Thankfully, there are currently several drugs in development for gout that have shown promising results including high uric acid treatment. We’ll explore those shortly, but first, let’s review what gout is, how it’s diagnosed, and what treatment options are available at this time.

What is gout?

Gout is a common form of arthritis caused by the accumulation of urate crystals in the joints. This condition is characterized by sudden, severe attacks of swelling, pain, redness, and tenderness in one or more joints—most often the big toe. It can also cause; knee joint pain, tophi, gout flare in your hands, and other conditions related to gout pain.

Not only is gout painful, but if gout flares continually go untreated, the joints can become damaged. Additionally, untreated gout can make a person more likely to develop other serious health problems, including kidney stones, obesity, high blood pressure, cardiovascular disease, and diabetes.[2] As such, prompt treatment is of the utmost importance.

How is gout diagnosed?

In some cases, a doctor can diagnose gout based on your symptoms and the appearance of the affected joint. Some cases, however, aren’t so obvious. Doctors may need to order additional tests to confirm the diagnosis. These may include:

  • Joint fluid test: A needle is used to draw fluid from the affected joint. This fluid is viewed under a microscope to look for urate crystals.
  • Dual-energy computerized tomography (DECT): DECT scans use multiple X-rays of different strengths to produce an image that reveals urate crystals in joints. This test is a non-invasive alternative to a joint fluid test and has proven to be effective in diagnosing challenging cases of gout.[3]
  • Ultrasound: Ultrasound is an imaging method that uses high-frequency sound waves to detect urate crystals in the joints.
  • Blood test: Your doctor may suggest a blood test to measure uric acid levels in your blood. This test, however, is not always accurate.

What is the best treatment for gout?

While gout cannot be cured, it can be controlled with medications and lifestyle changes.
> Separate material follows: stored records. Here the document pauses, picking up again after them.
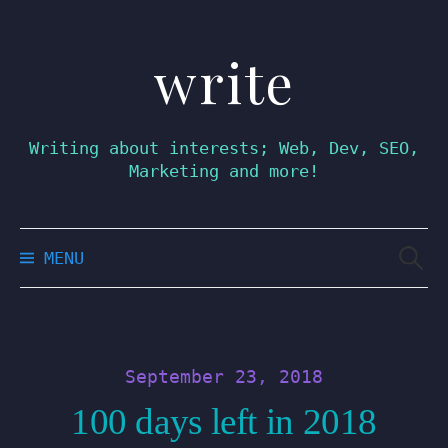
write
Skip
to
content
Writing about interests; Web, Dev, SEO,
Marketing and more!
Searc
MENU
for:
September 23, 2018
100 days left in 2018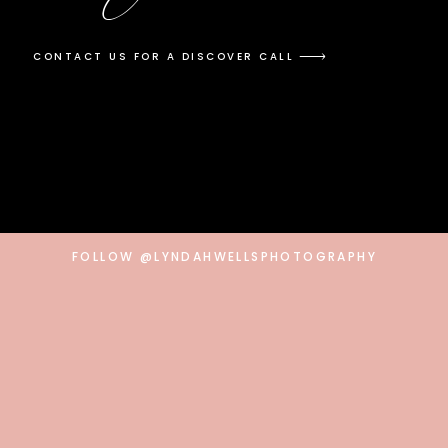
CONTACT US FOR A DISCOVER CALL
FOLLOW @LYNDAHWELLSPHOTOGRAPHY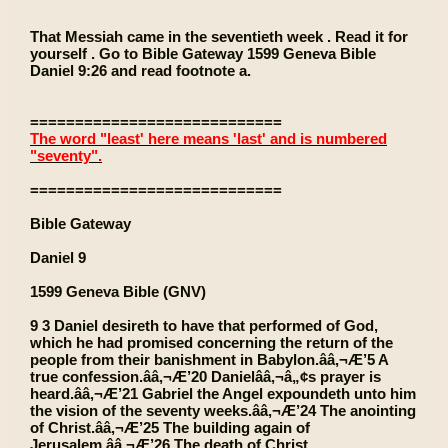
That Messiah came in the seventieth week . Read it for
yourself . Go to Bible Gateway 1599 Geneva Bible
Daniel 9:26 and read footnote a.
============================
The word "least' here means 'last' and is numbered
"seventy".
============================
Bible Gateway
Daniel 9
1599 Geneva Bible (GNV)
9 3 Daniel desireth to have that performed of God,
which he had promised concerning the return of the
people from their banishment in Babylon.ââ‚¬Æ’5 A
true confession.ââ‚¬Æ’20 Danielââ‚¬â„¢s prayer is
heard.ââ‚¬Æ’21 Gabriel the Angel expoundeth unto him
the vision of the seventy weeks.ââ‚¬Æ’24 The anointing
of Christ.ââ‚¬Æ’25 The building again of
Jerusalem.ââ‚¬Æ’26 The death of Christ.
Anti-inflammatory drugs, such as NSAIDs, colchicine, and corticosteroids, can reduce acute symptoms during flares. Other types of medications, such as allopurinol and probenecid, can help reduce the amount of uric acid in the body, thereby reducing recurrence and the risk of complications. High uric acid treatments can help with joint pain relief. There may also be OTC or over-the-counter treatments that may help with gout pain relief.
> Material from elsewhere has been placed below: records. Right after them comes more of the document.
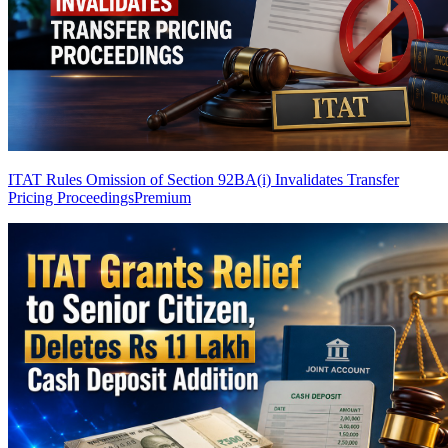
ITAT Rules Omission of Section 92BA(i) Invalidates Transfer
Pricing Proceedings
Premium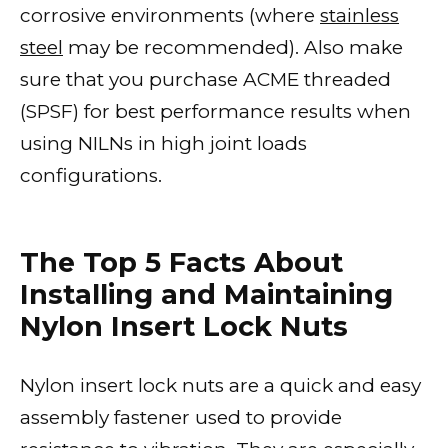
corrosive environments (where
stainless
steel
may be recommended). Also make
sure that you purchase ACME threaded
(SPSF) for best performance results when
using NILNs in high joint loads
configurations.
The Top 5 Facts About
Installing and Maintaining
Nylon Insert Lock Nuts
Nylon insert lock nuts are a quick and easy
assembly fastener used to provide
While the above treatments are effective for the majority of gout patients, about three percent of adults who suffer from gout aren’t helped by conventional therapy.[4]

New gout treatments in development

Fortunately, ground-breaking insights into gout biology have led to the development of new, potentially more effective treatments for both acute gout flares, gout pain relief, and lowering uric acid in the body.

According to Dr. Puja Khanna, an associate professor in the division of rheumatology at the University of Michigan, several drugs for gout are in the pipeline and show great promise in offering more effective treatment.[5]

Some of these drugs include verinurad and arhalfenate, which are agents that selectively target URAT-1 inhibition. There’s also topiroxostat, which is similar to the existing drug febuxostat. It’s been shown to reduce uric acid production by inhibiting xanthine oxidase.

Additionally, a drug called pegadricase is being studied and has been successful in phase one and phase two clinical trials.

Accessing new drugs through clinical trials

While these new drugs are not yet available to the public, those with gout can potentially access them through clinical trials. Clinical trials are a type of research on human health that evaluates the effects of a medical, surgical, or behavioral intervention. The people who receive experimental treatments in clinical trials are volunteers, meaning they choose to partake.

Participating in a clinical trial gives you access to cutting-edge treatment options that are not yet available to the public. As such, you could receive a medication that makes a positive difference in your gout symptoms and help with gout relief. These trials are free to participants and may include payment for time and travel.